Syeed-Miller said she asked the students to draw pictures of their own conflicts, and to share the stories about their fights. Then, she explained how Muslims tried to fast from both food and anger during Ramadan.
"I was trying to make connections between Ramadan and their own lives," she said, "and explain that you could break your fast on a spiritual level as well as a physical one."
The foray into East Los Angeles represents one of many new ways that Muslims are sharing Ramadan with the broader non-Muslim community. Such efforts multiplied after the Sept. 11 terrorist attacks sparked widespread public curiosity -- and some hostility -- toward Islam, and seem to be reaching new levels today.

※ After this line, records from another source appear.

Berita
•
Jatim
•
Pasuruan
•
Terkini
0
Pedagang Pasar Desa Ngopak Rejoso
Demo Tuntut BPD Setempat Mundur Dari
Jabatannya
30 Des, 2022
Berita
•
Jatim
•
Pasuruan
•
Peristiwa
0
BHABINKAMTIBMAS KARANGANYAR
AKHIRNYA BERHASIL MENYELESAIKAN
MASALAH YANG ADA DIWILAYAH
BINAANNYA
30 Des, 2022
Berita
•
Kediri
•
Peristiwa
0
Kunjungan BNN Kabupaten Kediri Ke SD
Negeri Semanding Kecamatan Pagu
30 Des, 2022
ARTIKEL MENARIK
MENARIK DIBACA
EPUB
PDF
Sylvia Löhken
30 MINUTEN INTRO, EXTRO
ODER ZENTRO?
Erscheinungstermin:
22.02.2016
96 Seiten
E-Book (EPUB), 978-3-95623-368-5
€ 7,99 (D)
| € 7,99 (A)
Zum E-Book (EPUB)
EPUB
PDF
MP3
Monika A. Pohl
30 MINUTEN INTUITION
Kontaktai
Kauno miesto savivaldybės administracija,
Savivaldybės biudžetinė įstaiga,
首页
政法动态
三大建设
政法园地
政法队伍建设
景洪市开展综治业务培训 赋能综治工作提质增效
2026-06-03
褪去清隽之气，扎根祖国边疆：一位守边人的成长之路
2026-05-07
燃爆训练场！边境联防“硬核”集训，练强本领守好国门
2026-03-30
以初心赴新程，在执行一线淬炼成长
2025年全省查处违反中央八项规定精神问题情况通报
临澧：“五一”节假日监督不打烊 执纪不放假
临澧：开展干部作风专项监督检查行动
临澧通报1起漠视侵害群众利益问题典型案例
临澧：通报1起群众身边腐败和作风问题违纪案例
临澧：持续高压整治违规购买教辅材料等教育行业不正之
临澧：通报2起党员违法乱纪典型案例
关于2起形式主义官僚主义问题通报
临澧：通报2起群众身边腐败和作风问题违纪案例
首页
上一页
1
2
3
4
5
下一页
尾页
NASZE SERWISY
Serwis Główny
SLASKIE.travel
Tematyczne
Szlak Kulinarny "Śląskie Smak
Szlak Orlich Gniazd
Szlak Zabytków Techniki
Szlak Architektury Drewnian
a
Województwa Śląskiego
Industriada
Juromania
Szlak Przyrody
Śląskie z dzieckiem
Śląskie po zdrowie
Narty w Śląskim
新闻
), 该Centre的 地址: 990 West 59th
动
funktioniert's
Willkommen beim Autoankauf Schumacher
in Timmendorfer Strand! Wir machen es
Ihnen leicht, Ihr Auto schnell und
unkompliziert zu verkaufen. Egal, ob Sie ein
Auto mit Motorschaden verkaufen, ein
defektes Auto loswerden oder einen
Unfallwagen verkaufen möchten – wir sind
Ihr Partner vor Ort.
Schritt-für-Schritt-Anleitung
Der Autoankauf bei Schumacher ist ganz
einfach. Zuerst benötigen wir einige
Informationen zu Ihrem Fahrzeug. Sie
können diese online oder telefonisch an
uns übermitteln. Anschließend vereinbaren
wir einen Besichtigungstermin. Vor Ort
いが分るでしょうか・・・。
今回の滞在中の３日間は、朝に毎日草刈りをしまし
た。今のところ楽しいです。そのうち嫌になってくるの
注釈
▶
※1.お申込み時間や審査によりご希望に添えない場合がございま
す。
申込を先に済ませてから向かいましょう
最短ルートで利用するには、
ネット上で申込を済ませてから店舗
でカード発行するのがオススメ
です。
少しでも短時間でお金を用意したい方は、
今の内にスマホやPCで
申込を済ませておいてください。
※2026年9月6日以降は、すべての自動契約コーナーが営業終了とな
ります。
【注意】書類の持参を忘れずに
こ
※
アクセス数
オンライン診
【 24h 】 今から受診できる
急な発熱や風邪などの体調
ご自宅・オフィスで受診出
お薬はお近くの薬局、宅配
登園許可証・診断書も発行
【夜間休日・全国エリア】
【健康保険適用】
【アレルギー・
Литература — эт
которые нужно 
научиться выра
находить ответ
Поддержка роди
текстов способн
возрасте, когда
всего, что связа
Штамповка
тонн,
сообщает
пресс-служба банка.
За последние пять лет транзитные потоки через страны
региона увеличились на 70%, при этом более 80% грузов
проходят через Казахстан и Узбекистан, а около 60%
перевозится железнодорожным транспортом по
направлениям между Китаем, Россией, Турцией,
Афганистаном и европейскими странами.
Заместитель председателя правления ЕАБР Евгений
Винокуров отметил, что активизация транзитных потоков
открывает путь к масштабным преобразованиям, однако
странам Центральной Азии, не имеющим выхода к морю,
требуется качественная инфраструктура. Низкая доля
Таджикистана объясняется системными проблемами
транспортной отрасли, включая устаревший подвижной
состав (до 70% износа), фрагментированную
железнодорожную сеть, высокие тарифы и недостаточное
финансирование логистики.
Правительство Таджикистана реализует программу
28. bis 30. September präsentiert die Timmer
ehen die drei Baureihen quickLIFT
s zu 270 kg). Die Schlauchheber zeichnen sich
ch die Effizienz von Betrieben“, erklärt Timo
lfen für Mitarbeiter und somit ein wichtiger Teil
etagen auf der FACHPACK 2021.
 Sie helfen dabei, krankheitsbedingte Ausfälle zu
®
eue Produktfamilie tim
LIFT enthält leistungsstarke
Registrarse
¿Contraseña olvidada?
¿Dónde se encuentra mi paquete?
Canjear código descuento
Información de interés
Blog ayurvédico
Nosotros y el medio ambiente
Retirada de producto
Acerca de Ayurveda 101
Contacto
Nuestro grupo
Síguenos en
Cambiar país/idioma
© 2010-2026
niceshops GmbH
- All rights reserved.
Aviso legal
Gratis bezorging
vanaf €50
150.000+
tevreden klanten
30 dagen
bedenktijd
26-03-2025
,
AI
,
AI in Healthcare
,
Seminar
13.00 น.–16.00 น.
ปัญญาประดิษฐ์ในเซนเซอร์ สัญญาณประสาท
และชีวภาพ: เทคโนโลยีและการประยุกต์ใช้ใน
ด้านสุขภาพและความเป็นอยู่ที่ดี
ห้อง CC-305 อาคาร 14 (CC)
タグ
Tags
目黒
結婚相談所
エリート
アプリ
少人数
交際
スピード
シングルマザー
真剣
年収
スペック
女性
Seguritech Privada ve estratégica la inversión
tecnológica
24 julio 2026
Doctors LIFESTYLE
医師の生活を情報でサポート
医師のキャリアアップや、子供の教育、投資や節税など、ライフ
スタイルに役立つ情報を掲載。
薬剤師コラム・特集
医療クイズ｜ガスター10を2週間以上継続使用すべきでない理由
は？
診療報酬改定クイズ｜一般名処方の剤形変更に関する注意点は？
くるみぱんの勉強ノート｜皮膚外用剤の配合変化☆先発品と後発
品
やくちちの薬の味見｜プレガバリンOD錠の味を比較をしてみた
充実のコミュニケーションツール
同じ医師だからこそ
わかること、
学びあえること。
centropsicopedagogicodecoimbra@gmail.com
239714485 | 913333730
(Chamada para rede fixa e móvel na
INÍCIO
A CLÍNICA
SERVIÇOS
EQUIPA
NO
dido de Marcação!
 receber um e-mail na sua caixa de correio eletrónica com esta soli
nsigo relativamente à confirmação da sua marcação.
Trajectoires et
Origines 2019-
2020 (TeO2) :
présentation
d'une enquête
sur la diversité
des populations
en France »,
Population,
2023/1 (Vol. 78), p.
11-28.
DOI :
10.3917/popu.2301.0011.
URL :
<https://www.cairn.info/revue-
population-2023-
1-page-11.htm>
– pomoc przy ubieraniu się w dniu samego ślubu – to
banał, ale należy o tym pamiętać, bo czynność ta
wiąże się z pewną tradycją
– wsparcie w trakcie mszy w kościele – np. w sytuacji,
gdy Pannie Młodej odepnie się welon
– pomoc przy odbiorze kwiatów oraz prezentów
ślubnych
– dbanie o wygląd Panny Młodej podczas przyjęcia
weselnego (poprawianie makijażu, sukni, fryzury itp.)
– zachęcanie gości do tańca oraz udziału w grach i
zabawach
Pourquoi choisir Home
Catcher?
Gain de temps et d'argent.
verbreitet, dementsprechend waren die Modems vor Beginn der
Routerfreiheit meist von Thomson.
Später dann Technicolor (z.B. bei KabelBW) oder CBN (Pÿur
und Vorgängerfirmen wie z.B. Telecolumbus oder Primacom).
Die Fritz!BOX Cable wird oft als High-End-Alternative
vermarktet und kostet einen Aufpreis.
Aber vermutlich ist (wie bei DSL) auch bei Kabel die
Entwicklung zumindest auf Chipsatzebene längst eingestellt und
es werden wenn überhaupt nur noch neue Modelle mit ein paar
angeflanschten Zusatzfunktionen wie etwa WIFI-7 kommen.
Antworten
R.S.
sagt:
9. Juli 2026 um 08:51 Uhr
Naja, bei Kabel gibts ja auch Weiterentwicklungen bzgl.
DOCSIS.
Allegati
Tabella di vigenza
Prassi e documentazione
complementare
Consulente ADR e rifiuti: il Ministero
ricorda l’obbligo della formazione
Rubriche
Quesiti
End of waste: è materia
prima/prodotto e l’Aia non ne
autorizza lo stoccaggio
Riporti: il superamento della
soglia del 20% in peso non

Around the world this week, more than 1 billion Muslims began observing Ramadan, a season of spiritual rejuvenation marked by fasting from dawn to dusk, charitable acts and special prayers. The fasting by healthy adults is aimed at developing self-control, better health, greater consciousness of God and compassion for the poor and hungry. The month of Ramadan also marks the time that the Koran was first revealed by God through the Angel Gabriel to the Prophet Muhammad.
But in the United States, where ethnic and religious traditions are so often shared and intermingled, Ramadan is becoming a season of spiritual reflection for many non-Muslims as well.
Some people are trying the fast or joining interfaith and intercultural fast-breakings known as iftars. The Muslim student associations at USC and UCLA, for instance, are recruiting non-Muslims to join a "Ramadan fast-a-thon" to raise money for health care and hot meals for the homeless.
At UCLA, Muslims have lined up several local businesses to pledge $1 for each person who fasts for a day, and recruited members from such campus organizations as the Progressive Jewish Students Assn. and the Indian Students Union to participate, said Mariam Jukaku, president of the Islamic group.
The fast-a-thon "will help share the ideals of Ramadan with non-Muslims -- the self-renewal and sacrificing of material things in order to remember God," Jukaku said.